[FFML] [C&C][Ranma][Crossover] Tamaranian 1/2: Illegal Alien Indeed
Jared Waddell
rick_spiff at yahoo.com
Mon Jul 2 08:02:05 PDT 2007
*rolls up sleeves* Time to catch up!
Farzad Mansouri <farzad234 at yahoo.com> wrote: Well I had no idea the FFML was down but just to be
number 2 on the posts here's a little something I have
been working on Since the beginning of 2007. Enjoy
and creative criticism is appreciated.
It has to be CREATIVE?! Sigh...
Tamaranian 1/2
By Farzad Mansouri
Ch.1: Illegal Alien Indeed
<snip>
Okay, the intro was actually pretty interesting, however, the voice was generally just a little... 'off.' It seemed a little too much like an e-mail discussing a story rather than a skilled narrator catching the audience's attention. Pretty close to the mark, just needs to be tweaked slightly.
and courteous to anyone other then Saotome Genma, who
Ranma still thought of as a stupid moron outside of
the Art.
Well, at least Ranma's opinion of his father is canon...
Genma panda slowly approached the pool. Suddenly a
form burst from the bubbling waters and hovered
several meters above the spring. You kalnorf! I am
going to put on the hurt so much you wont be able to
genuflect much less sit down!
Comma after 'genuflect'
The form was humanoid having two arms, two legs, a
torso, and a head. However, beyond that it was easy
to see the being as anything but human in origin.
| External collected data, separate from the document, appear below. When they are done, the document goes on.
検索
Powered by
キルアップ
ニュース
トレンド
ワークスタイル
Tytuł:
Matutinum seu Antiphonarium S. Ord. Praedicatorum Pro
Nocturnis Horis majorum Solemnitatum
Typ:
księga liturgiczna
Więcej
His
skin was orange not pink, tan, nor dark brown but
actually a citrus orange color. His eyes and hair
were radically different too. Where there was once a
black hair blue eyed youth was now a young man with
fiery red hair and blazing green eyes that almost
certainly hinted to some righteous butt whooping about
to be unleashed as they bore into the panda.
Comma after the first 'orange.' Doesn't read right without it.
Use 'or' instead of 'nor.' Nor would be a double-negative and reads a bit weird too.
Cut 'almost certainly' from that last sentence. Again, it doesn't read right with those two words in there.
Sufficed to say Genma panda nearly decided to empty
his bladder at that look.
I'm going to stop you right there. This sounds like Genma just... I won't even say it. The wording is just... off here. I'll skip the lengthy explanation. Read this version out loud and see how different it sounds than what you have now: 'Sufficed to say, Genma almost emptied his bladder upon seeing that look.'
I think the technical term for this gaffe is subject confusion, where it sounds like Genma is peeing on Ranma rather than pissing himself in fear (which is what I'm certain you are going for here).
Quickly looking left and
right he pointed behind the hovering boy and tried to
mouth a fake warning that came out as a series of
growls. Ranma didnt bother looking behind him and
cocked his right hand back as if to punch the panda
Comma!
were he not hovering several feet out of range. The
hand began glowing green
Comma!
causing the pandas eyes to
bulge. Ranma then quickly thrust the hand forward and
a bright green ball of energy slammed into Genma panda
Comma!
knocking him several feet back as his bulk dragged
Try "carved" or "formed"
a
ditch across
And "in" or "through" instead of "across"
the loose soil.
The last thing Genma panda thought before he
blacked out was, When the heck did the boy learn to
throw ki blasts?
The sight of his father being hit by the ball and
his knock back
Try "flying back several feet" or "being knocked back several feet" instead of "knock back"
stunned Ranma long enough for him to
realize his situation.
Nitpick: I don't Ranma has 'realized his situation' just yet, be has noticed something. It could stay or be re-worked. Honestly, it's not a big problem, I'm just nitpicking.
What the heck? The boy
exclaimed
Comma!
as he brought his right hand closer to his
face to examine it. Why am I orange? he asked
Comma!
before looking down to see himself hovering in the air
between two springs. And how the heck am I flying?
Ranma saw motion to his left. Looking in that
direction, he saw that the guide was waving and
calling for him to come closer. Slowly but surely, as
if he had been flying under his own power his entire
life, Ranma moved toward the guide and landed
gracefully before him.
Ah! Now, there's brilliant use of commas here!
A man earns the title 'Great' by having power and NOT abusing it.
What? that's it? Where's the rest?! I want to see the rest!
Okay, wrap up: Slight fear of commas, some inventive pulling of words from hats which worked okay but not great. Generally solid writing. Too the point, which is good for a story that treads well-worn territory. Thumbs up, take my comments with a grain of salt, and keep writing!